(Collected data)
══════

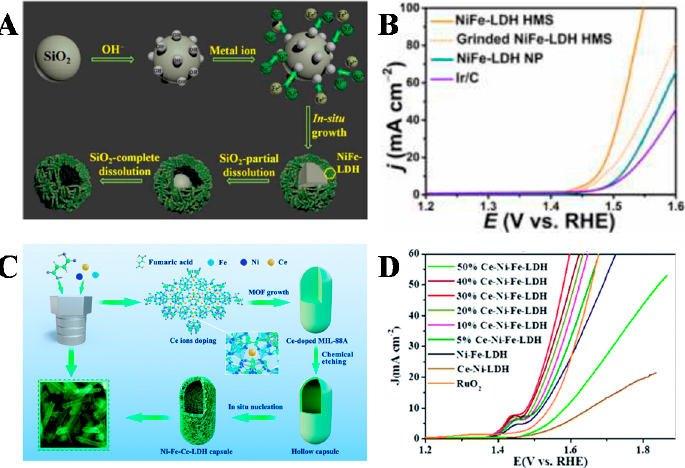
Figure 11. ( A ) Scheme of the Synthesis of NiFe-LDH HMS; ( B ) LSV curves of the catalysts at 1600 rpm in 1 M KOH [173]. Copyright © 2016 American Chemical Society. ( C ) Schematic illustration of the fabrication of hollow Ni-Fe-Ce-LDH microcapsules mediated by cerium doping in MIL-88A; ( D ) polarization curves of Ni-Fe-Ce-LDH with different Ce/Fe ratios at 1600 rpm in 1 M KOH solution [175]. Copyright © The Royal Society of Chemistry 2020.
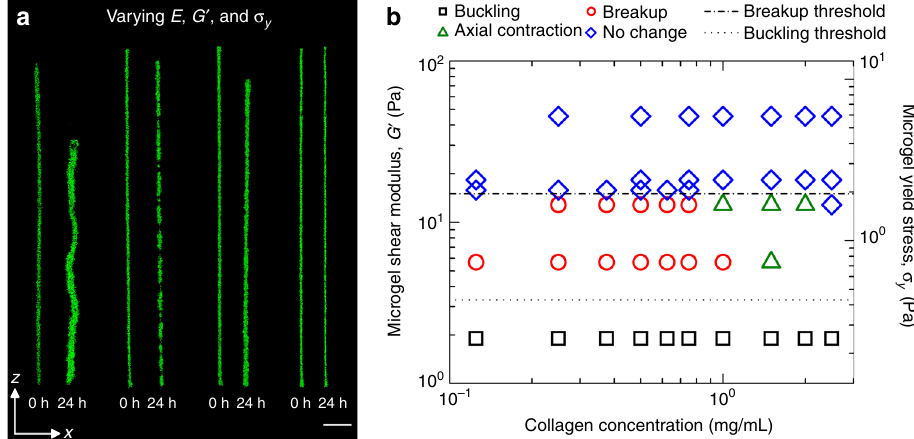
Fig. 4 Microbeam mechanical behaviors controlled by beam and microenvironment material properties. a By varying the shear modulus of the surrounding microgel medium, G ’ , and the beam elastic modulus, E , we observe a cascade of different behaviors; the cell – ECM microbeams buckle, breakup, contract axially, and remain stationary. (left to right: collagen E = 0.035 Pa and microgel G ’ = 1.92 Pa; E = 0.1 Pa, and G ’ = 5.69 Pa; E = 1 Pa and G ’ = 10.85 Pa; E = 0.3 Pa and G ’ = 55.02 Pa. Scale bar: 1 mm). b A two-dimensional map of these behaviors illustrates where transitions occur. Dotted line indicates G ’ b and dashed line indicates σ y f . ( n = 3 samples observed for each displayed data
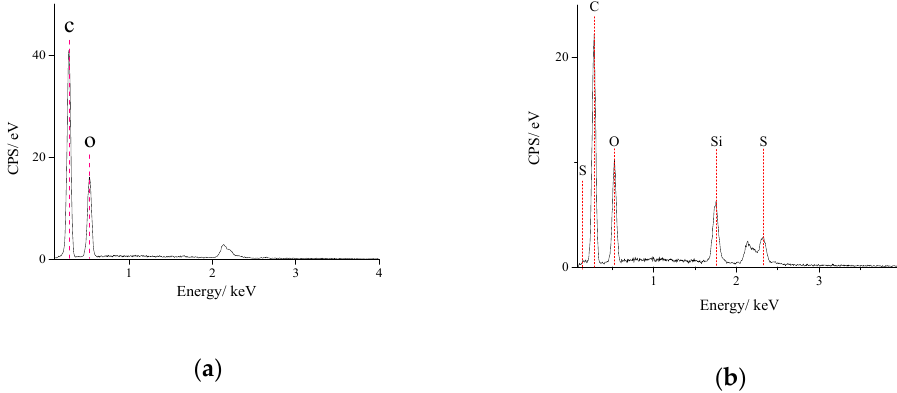
Figure 13. EDX analysis chart of GOs ( a ) and GOs-SH ( b ).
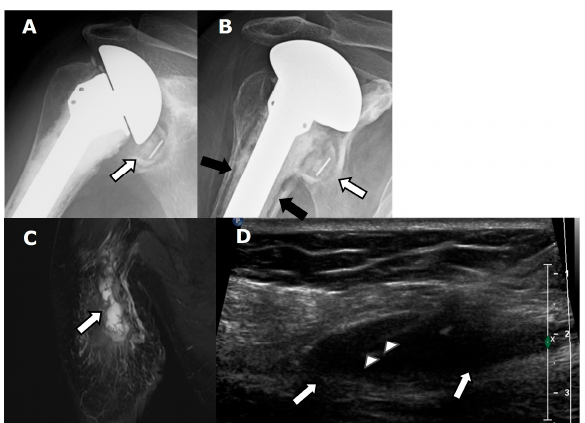
Figure 12. Patient with ATSA and periprosthetic joint infection in a patient with shoulder pain. ( A ). Frontal radiograph shows an ATSA with a small amount of lucency (arrow) around the glenoid component. ( B ). Frontal radiograph obtained several months later shows worsening lucency (white arrow) along the glenoid component, with new lucency (black arrows) along the bone–cement interface of the humeral component. ( C ). Coronal T2-weighted, fat-saturated MR image shows lobulated high signal (arrow) throughout the shoulder musculature. ( D ). Long-axis ultrasound (US) image shows an ovoid soft tissue fluid collection/abscess (arrows), with needle (arrowheads) present during diagnostic aspiration.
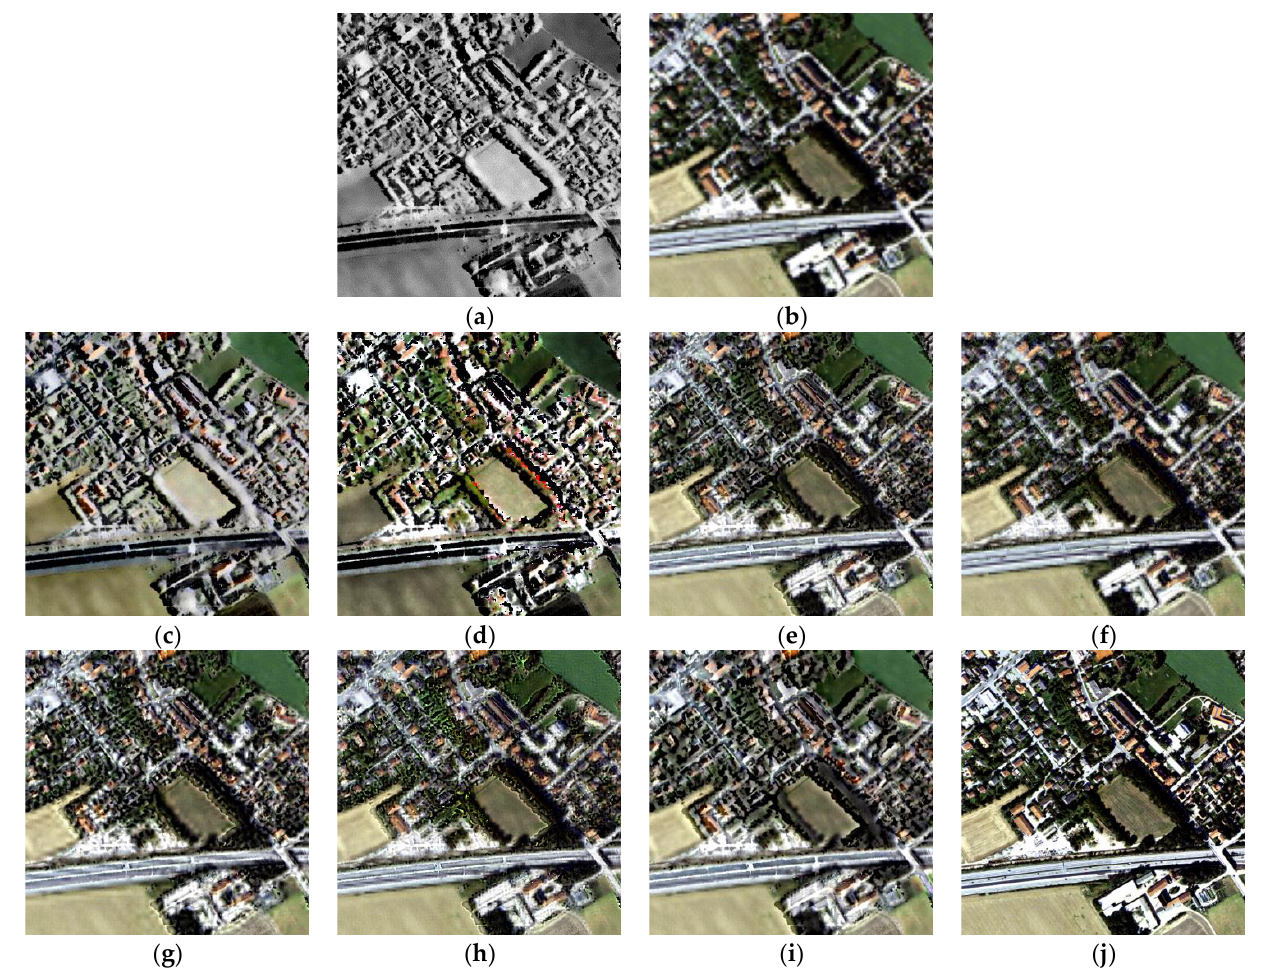
Figure 5. Fusion results of different methods in area 2. ( a ) HR SAR image; ( b ) up-sampled LR multispectral image; ( c ) IHS fusion; ( d ) BTH fusion; ( e ) LP-based fusion; ( f ) AWLPR fusion; ( g ) IW fusion; ( h ) GFTD fusion; ( i ) proposed LPSR fusion; ( j ) original HR multispectral image. Table 2. Quantitative evaluation results of different fusion methods in area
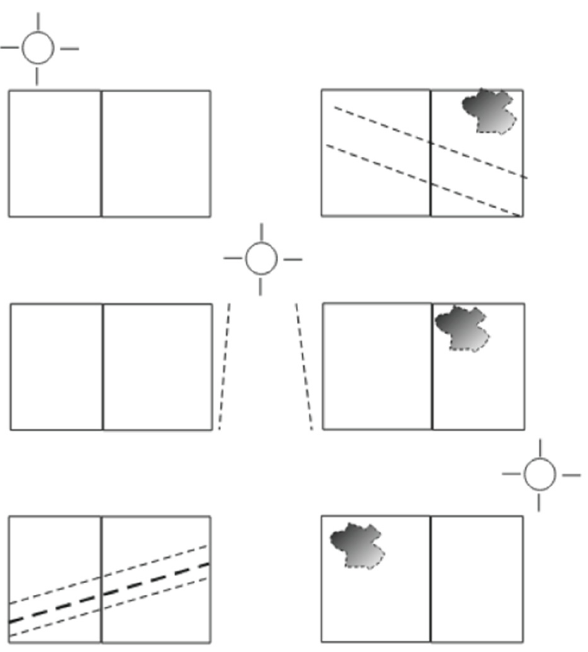
Figure 8. Displacement of the lines and irregular shading areas according to the daily movement of the Sun from east to southwest, in mooring conditions in port.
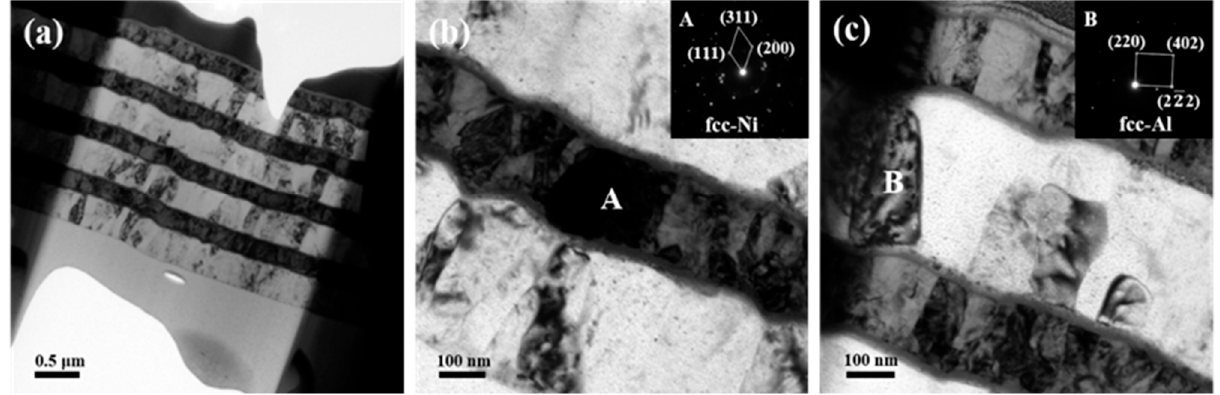
Figure 4. TEM images together with selected area electron diffraction patterns of the ATNT foil after annealing at 573 K for 3 h: ( a ) the whole morphology; ( b ) the bottom region; ( c ) the top region.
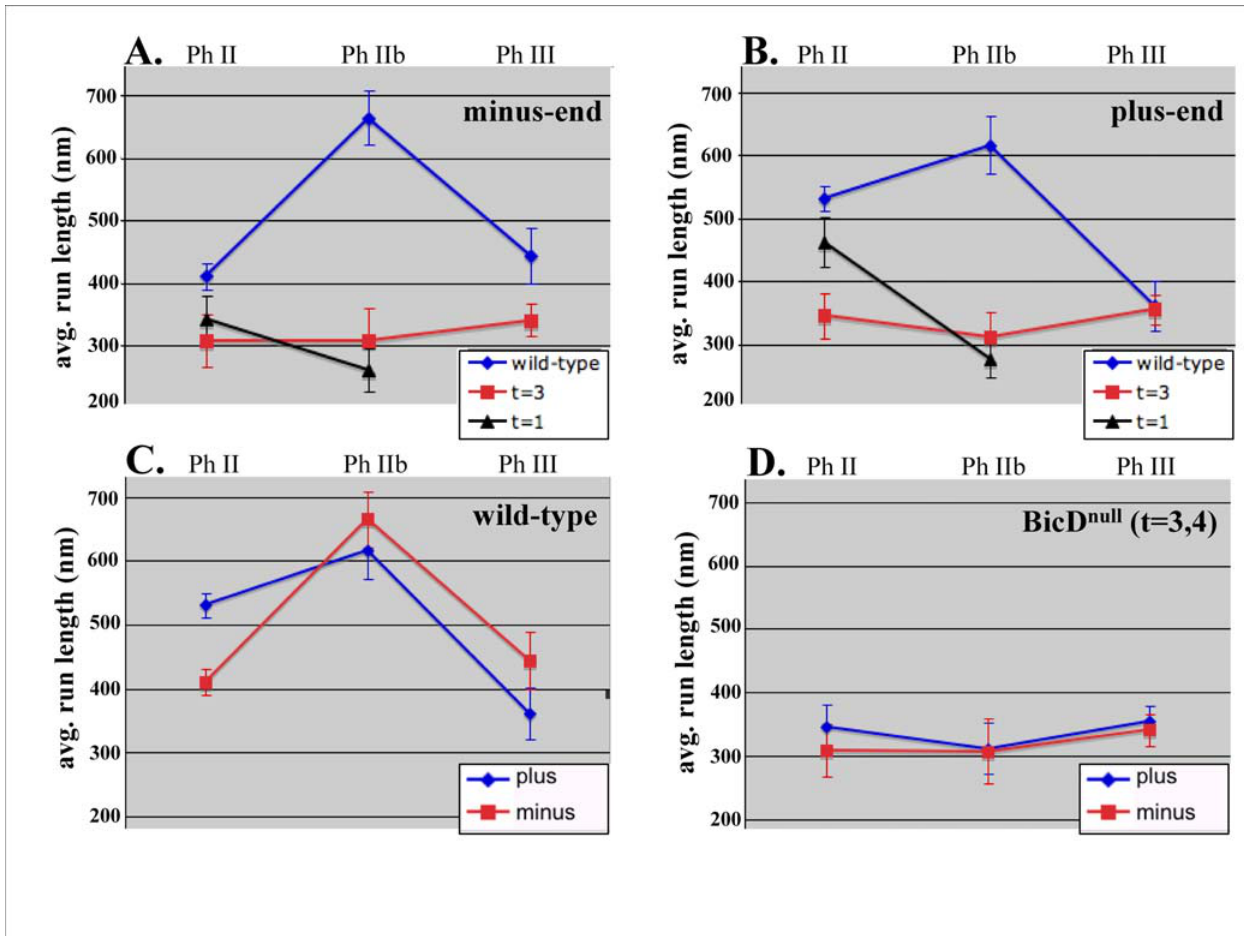
Figure 3. Droplet distribution is altered due to BicD-induced changes in Droplet motion. A: BicD contributes to correct minus-end motion. In the t=3,4 null background, minus-end directed run lengths are shorter in all three phases under consideration. While a clear run length peak is present in phase IIb of wild-type, there is no such peak in the null. B: Comparison of plus-end directed run lengths shows that BicD affects this direction of transport as well, although, not in phase III (B). Note the difference between t=1 and t=3 plus-end run lengths (t-test, p=0.049) in phase II (A). A similar difference is not apparent in the minus-end direction (t-test, p=0.56) of transport (B). C and D: The net reversal of directionality seen to occur in phase IIb for wild-type (C) does not occur in the mutant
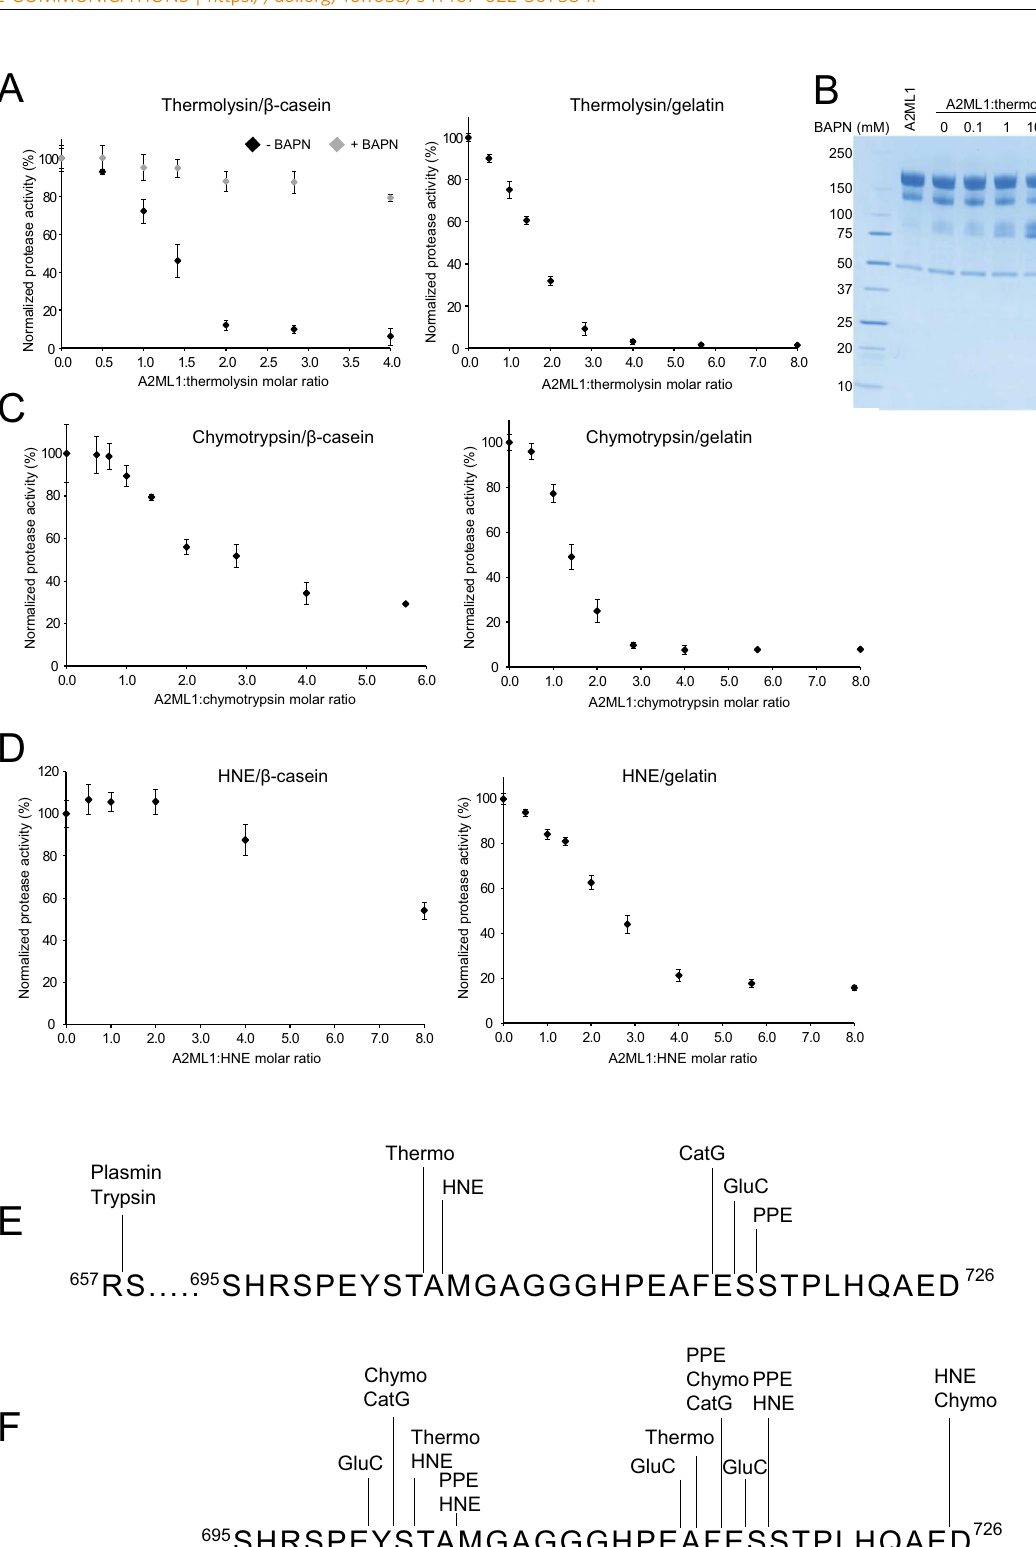
(PPE), and trypsin in the presence and absence of BAPN (Sup- plementary Fig. 2B). SDS-PAGE analysis showed that PPE cleaves A2ML1 into distinct N- and C-terminal fragments, while the N- and C-terminal fragments were dif fi cult to distinguish for chy- motrypsin (Supplementary Fig. 2B), and only one band con- taining the C-terminal part of A2ML1 was evident after trypsin cleavage. The addition of BAPN signi fi cantly increased the NATURE COMMUNICATIONS| (2022) 13:3033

══════

Problem details.
Provide the number of lines in the entries above on which the string "analysis" is found, and no other text.

Answer box.
2